Une employée remplacée par l’IA après des années dans une entreprise

Si Valerie Gills a trouvé des emplois temporaires, aucun ne lui a donné la stabilité de son poste à l’hôtel qui a été remplacé par une IA du jour au lendemain. La situation de précarité a donc pesé sur sa santé mentale et lui a rappelé « à quel point les travailleurs comme moi peuvent être vulnérables face à l’automatisation des industries ». La jeune femme de 32 ans a décroché un stage d’éditrice de blog.

En parallèle, Valerie Gills suit une formation en analyse de données et développement logiciel. Mais la situation est à double tranchant : « J’ai vu de nombreux collègues remplacés par des bornes ou des chatbots. La reconversion des travailleurs doit être mieux soutenue par le système. Ces temps d’automatisation et d’IA semblent très instables et en constante évolution, mais nous devons apprendre à nous adapter. »

Selon une étude de l’UCLA, en Californie, ce sont 2,3 millions de Latinos qui occupent des postes à haut risque d’automatisation. Pire encore : 21 % d’entre eux n’ont pas accès à Internet haut débit, ce qui les empêche de développer des compétences numériques. Pew Research a noté, en 2021, que 67 % des adultes hispaniques ont un PC, contre 80 % des adultes blancs.

Ramiro Cavazos, président de la Chambre de commerce hispanique des États-Unis, estime que si l’IA remplace les travailleurs peu qualifiés, la technologie est en mesure de créer de nouveaux postes et d’améliorer les conditions de travail. « Les Latinos ont fait de grands progrès en termes d’éducation et de compétences », affirme-t-il.

La Hispanic Federation, en partenariat avec 50 organisations communautaires, propose des formations numériques.
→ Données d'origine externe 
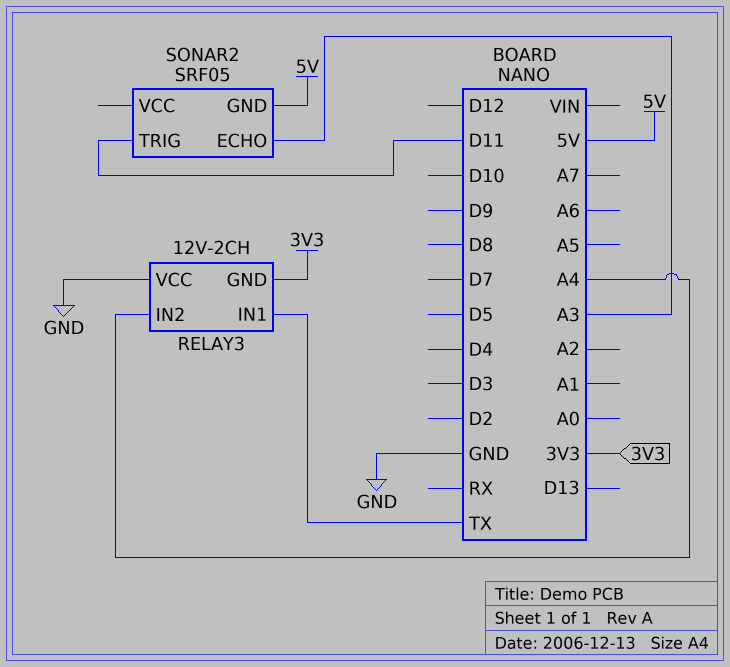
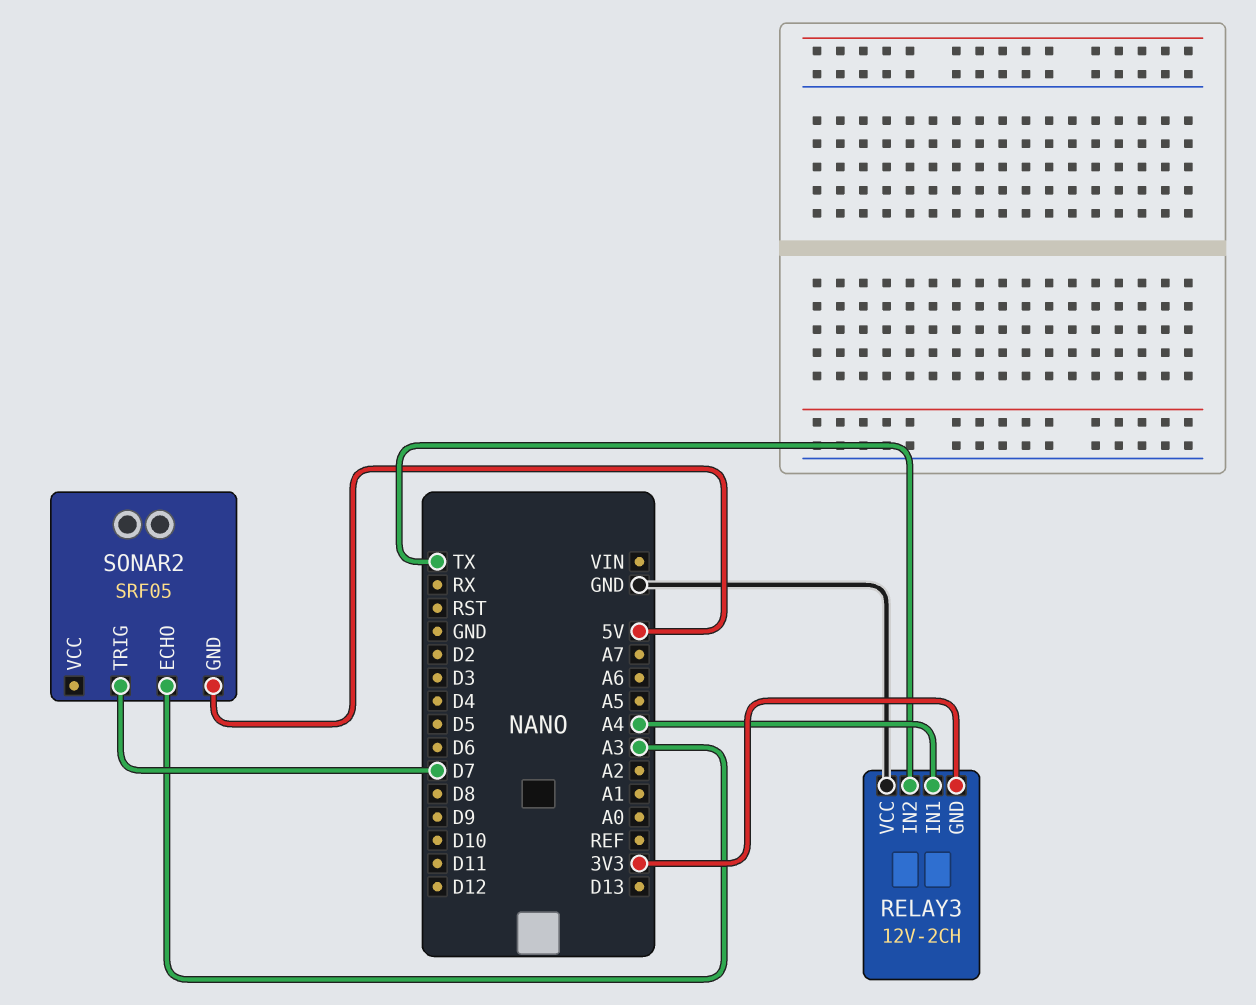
RELAY3 pin IN1: TX -> A4
RELAY3 pin IN2: A4 -> TX
SONAR2 pin TRIG: D11 -> D7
Diana Caba, vice-présidente du développement communautaire et économique, dévoile que sur 35 000 personnes formées, 70 % sont allées au bout, 6 000 ont trouvé un nouvel emploi et 10 500 ont obtenu un salaire à six chiffres.
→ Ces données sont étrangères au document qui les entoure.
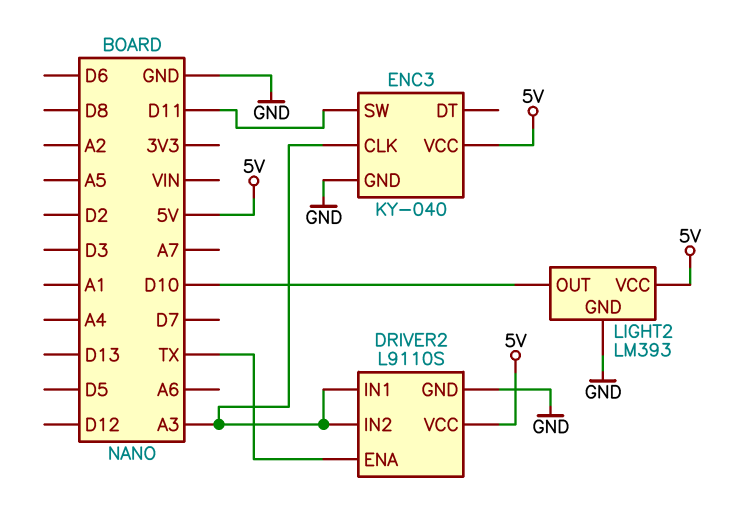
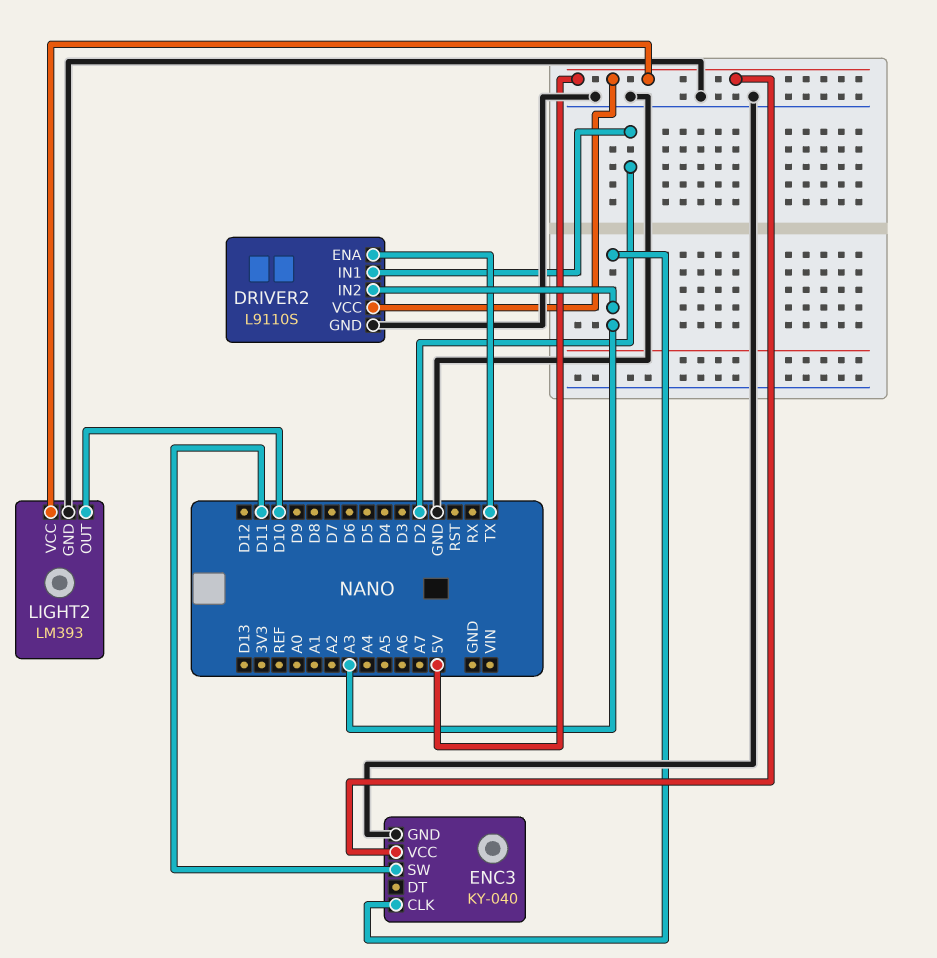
DRIVER2 pin IN1: A3 -> D2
Miami Ed Tech est une organisation à but non lucratif fondée par Carlos Vasquez. Elle offre des apprentissages en IA, science des données et conception web. Dylan Pravia, ancien stagiaire désormais étudiant en génie mécanique, témoigne de l’impact positif du programme : « Ils donnent aux étudiants latinos l’opportunité de se former et de montrer leur talent au monde. »

L’administration Biden avait mis l’accent sur les programmes d’apprentissage pour les Latinos via le Département du Travail. Donald Trump a pris des mesures qui ciblent la diversité et l’inclusion, alors l’avenir de ces programmes est menacé.